Дополнительно «нарушая устав», Главком ещё и некорректно уставился в министра. Содержимое взгляда оказалось «смертоносным»: коктейль из жалости, презрения и насмешки. Язов не успел сманеврировать — и был проткнут этим взглядом насквозь. Текст «нарушителя» оказался не менее острым:

— Как Вы могли подыгрывать этим болтунам, Дмитрий Тимофеевич?! Уж, коль скоро Вас включили в ГКЧП, надо было использовать шанс по максимуму! А именно: заткнуть рты пустобрёхам, подготовить реальный план действий, довести его до исполнителей, обеспечить жесткий контроль, а главное: не бояться! Ничего не бояться: ни слова, ни дела, ни ответственности! Вы должны действовать, а не ждать указаний от этого… «Михал Сергеича»! Неужели Вы не понимаете: не будет никаких указаний!
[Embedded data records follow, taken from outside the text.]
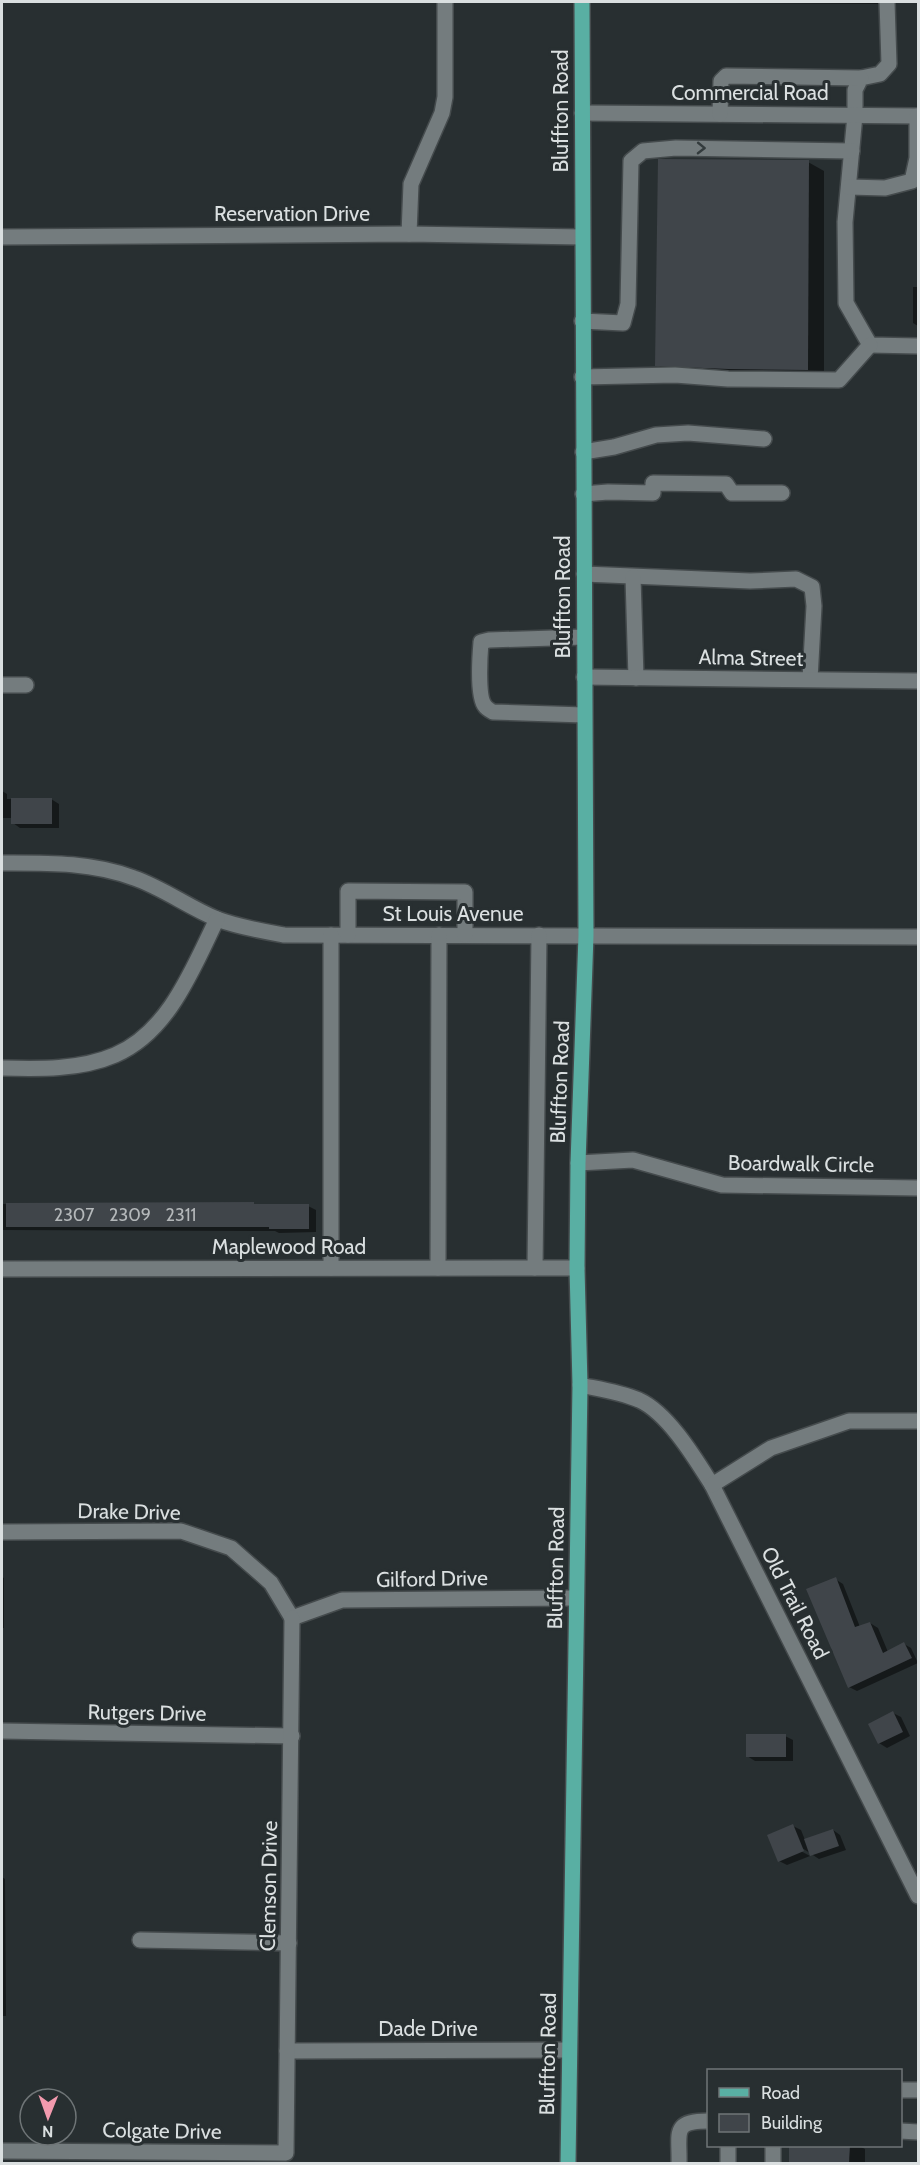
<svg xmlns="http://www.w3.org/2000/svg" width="920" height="2165" viewBox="0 0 920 2165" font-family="Cabin,sans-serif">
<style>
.shadow{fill:#0007}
.building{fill:#40454a}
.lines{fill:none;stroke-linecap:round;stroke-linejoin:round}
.minor-casing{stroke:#454b4d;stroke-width:18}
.major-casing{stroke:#454b4d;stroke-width:18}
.minor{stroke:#747c7e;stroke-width:15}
.major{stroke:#59afa3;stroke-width:15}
.oneway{stroke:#333b3d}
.labels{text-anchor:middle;stroke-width:6;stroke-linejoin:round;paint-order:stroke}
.number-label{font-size:18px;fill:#b4b8ba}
.street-label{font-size:21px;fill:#dadfe0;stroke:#282f31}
</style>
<rect width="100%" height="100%" fill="#282f31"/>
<g class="shadow">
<polygon points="729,2 889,2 889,4 732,3"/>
<polygon points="808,162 824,171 824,378 673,374 657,365"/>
<polygon points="913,287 918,287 918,326 913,323"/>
<polygon points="2,791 7,794 7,799 51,799 59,804 59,828 20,828 13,823 13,818 2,818"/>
<polygon points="2,1204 308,1206 316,1210 316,1232 279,1233 275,1231 2,1230"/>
<polygon points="2,1577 4,1578 4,1628 2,1628"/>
<polygon points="835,1579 843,1584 860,1627 870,1623 878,1628 888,1652 904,1644 911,1648 918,1663 857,1691 849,1687"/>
<polygon points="893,1713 901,1717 910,1736 887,1748 879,1743"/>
<polygon points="785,1736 793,1740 793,1761 755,1761 747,1756"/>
<polygon points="793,1826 801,1830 805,1840 833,1830 840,1835 846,1850 819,1859 799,1846 797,1849 810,1856 787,1865 779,1861"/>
<polygon points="2,1877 5,1879 6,2016 2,2016"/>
<polygon points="791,2146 859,2146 865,2149 865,2164 791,2164"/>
</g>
<g class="building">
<polygon points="658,159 809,160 808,370 728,369 655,366"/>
<rect x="11" y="798" width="41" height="26"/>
<polygon points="254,1202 254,1204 309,1204 309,1229 269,1229 269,1227 6,1227 6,1203"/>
<polygon points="836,1577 855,1627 870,1622 883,1653 904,1642 912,1658 848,1688 806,1589"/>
<polygon points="893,1711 903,1732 878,1744 868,1724"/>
<rect x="746" y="1734" width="40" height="23"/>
<polygon points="793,1824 804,1851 778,1862 767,1835"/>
<polygon points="833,1829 839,1846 810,1856 804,1839"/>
<polygon points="789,2145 850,2145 849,2163 789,2163"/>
</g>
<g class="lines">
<g class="minor-casing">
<g id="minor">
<polyline points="887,2 889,64 880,74 861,78 855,90 855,115 845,222 846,303 870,345 918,346"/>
<polyline points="582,113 918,116"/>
<polyline points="720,114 721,81 726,76 861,78"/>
<polyline points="849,187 885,188 912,181 917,158 917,116"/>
<polyline points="409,234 411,184 442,113 445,97 445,2"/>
<polyline points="2,237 409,234 582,237"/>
<polyline points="582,321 623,323 628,304 631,161 643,151 676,148 852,151"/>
<polyline points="582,377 675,375 728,379 839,380 870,345"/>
<polyline points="583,452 614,447 656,435 688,433 764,439"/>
<polyline points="583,494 608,492 653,493 653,483 726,484 732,493 782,493"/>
<polyline points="584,574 750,581 796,579 812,587 814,606 810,679"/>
<polyline points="633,577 636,678"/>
<path d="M 584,637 L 489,640 L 481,642 C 480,654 477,697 485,706 C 486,708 491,711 493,712 L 584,715"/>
<polyline points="584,677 918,681"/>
<polyline points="2,685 26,685"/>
<path d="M 2,863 C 47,863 91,862 134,878 C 163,888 188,907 217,919 C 238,927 262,931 284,935 L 918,937"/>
<polyline points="348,935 348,891 465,892 465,935"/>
<path d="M 2,1068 C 39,1069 80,1070 115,1055 C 169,1032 193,968 217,919"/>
<polyline points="578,1163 633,1160 722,1185 918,1188"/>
<polyline points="331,1268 331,935"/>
<polyline points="438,1268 439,935"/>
<polyline points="535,1268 539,935"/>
<polyline points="2,1269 577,1268"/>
<path d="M 580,1385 C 599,1389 620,1392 639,1400 C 668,1413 695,1458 712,1485 L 918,1896"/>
<polyline points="712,1485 771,1448 849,1421 918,1421"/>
<polyline points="2,1532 181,1531 231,1548 271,1583 292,1618"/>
<polyline points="292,1618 342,1600 576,1598"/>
<polyline points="2,1731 292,1736"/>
<polyline points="140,1940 289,1943"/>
<polyline points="287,2051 569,2050"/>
<polyline points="900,2090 918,2090"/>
<polyline points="900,2131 918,2132"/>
<polyline points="728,2146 728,2164"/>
<polyline points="773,2146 773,2164"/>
<polyline points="2,2151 286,2153 292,1618"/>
<path d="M 679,2164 C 680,2133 671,2121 708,2121"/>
</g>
</g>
<g class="major-casing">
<polyline id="major" points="568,2164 580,1385 577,1268 578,1163 586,935 582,2"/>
</g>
<use href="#minor" class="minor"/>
<use href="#major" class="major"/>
</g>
<defs><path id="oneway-chevron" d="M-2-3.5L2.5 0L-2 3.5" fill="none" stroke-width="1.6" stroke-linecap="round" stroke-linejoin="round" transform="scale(1.5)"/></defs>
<use class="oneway" href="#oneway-chevron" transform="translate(701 148) rotate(1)"/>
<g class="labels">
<g class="number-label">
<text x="74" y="1221">2307</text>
<text x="130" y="1221">2309</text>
<text x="181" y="1221">2311</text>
</g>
<g class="street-label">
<text x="750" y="100">Commercial Road</text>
<text transform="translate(561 111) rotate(-90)" y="7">Bluffton Road</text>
<text x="292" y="221">Reservation Drive</text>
<text transform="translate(563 597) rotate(-90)" y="7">Bluffton Road</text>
<text transform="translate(751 658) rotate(1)" y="7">Alma Street</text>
<text x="453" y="921">St Louis Avenue</text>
<text transform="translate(560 1082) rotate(-88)" y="7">Bluffton Road</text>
<text transform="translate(801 1164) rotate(1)" y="7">Boardwalk Circle</text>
<text x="289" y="1254">Maplewood Road</text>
<text transform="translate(129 1512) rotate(1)" y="7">Drake Drive</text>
<text transform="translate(556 1568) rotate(-89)" y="7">Bluffton Road</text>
<text transform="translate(432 1579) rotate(-1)" y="7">Gilford Drive</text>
<text transform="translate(795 1603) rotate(63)" y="7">Old Trail Road</text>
<text transform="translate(147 1713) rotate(1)" y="7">Rutgers Drive</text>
<text transform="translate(269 1886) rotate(-89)" y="7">Clemson Drive</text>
<text x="428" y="2036">Dade Drive</text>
<text transform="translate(548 2054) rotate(-89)" y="7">Bluffton Road</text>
<text transform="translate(162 2131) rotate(1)" y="7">Colgate Drive</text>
</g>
</g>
<rect width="920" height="2165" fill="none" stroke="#dadfe0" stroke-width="6"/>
<rect x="707" y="2069" width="195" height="78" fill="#282f31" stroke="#6f7577" stroke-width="1.5"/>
<rect x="719" y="2088" width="30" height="9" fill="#59afa3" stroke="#6f7577" stroke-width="1.5"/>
<text x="761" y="2099" font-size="18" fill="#dadfe0">Road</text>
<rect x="719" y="2114" width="30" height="18" fill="#40454a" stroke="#6f7577" stroke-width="1.5"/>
<text x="761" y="2129" font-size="18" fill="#dadfe0">Building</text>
<g transform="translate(48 2117) rotate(181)"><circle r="28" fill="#282f31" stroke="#6f7577" stroke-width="1.5"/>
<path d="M0-4.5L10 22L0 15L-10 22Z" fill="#f29aae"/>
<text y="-9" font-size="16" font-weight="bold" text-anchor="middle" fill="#dadfe0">N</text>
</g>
</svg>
Этот подлец всех вас «бросил под танк» — а сам отошёл в сторону! Конечно, вряд ли он окажется «главным радующимся»: лавры достанутся Ельцину, а этому типу всего лишь «отсыплют от щедрот». Но в его положении и это что-то! А вы… вы все… «пойдёте в расход»! С таким отношением к делу иного пути у вас нет: только — «в расход»!

Варенников посмотрел на вжавшегося в кресло здоровяка Язова — и обречённо махнул рукой, будто сам себе отвечал: «глас вопиющего в пустыне». Маршал долго молчал, не поднимая глаз на контрагента, хотя встреча им не грозила: Валентин Иванович ушёл в себя, почему в его глазах сейчас была только пустота. Наконец, Язов прошёл дрожащей рукой по вспотевшим редеющим волосам — и тяжело, словно штангист — рекордный вес, поднял глаза на Варенникова.

— Ну, спасибо тебе, Валентин Иванович: обрадовал…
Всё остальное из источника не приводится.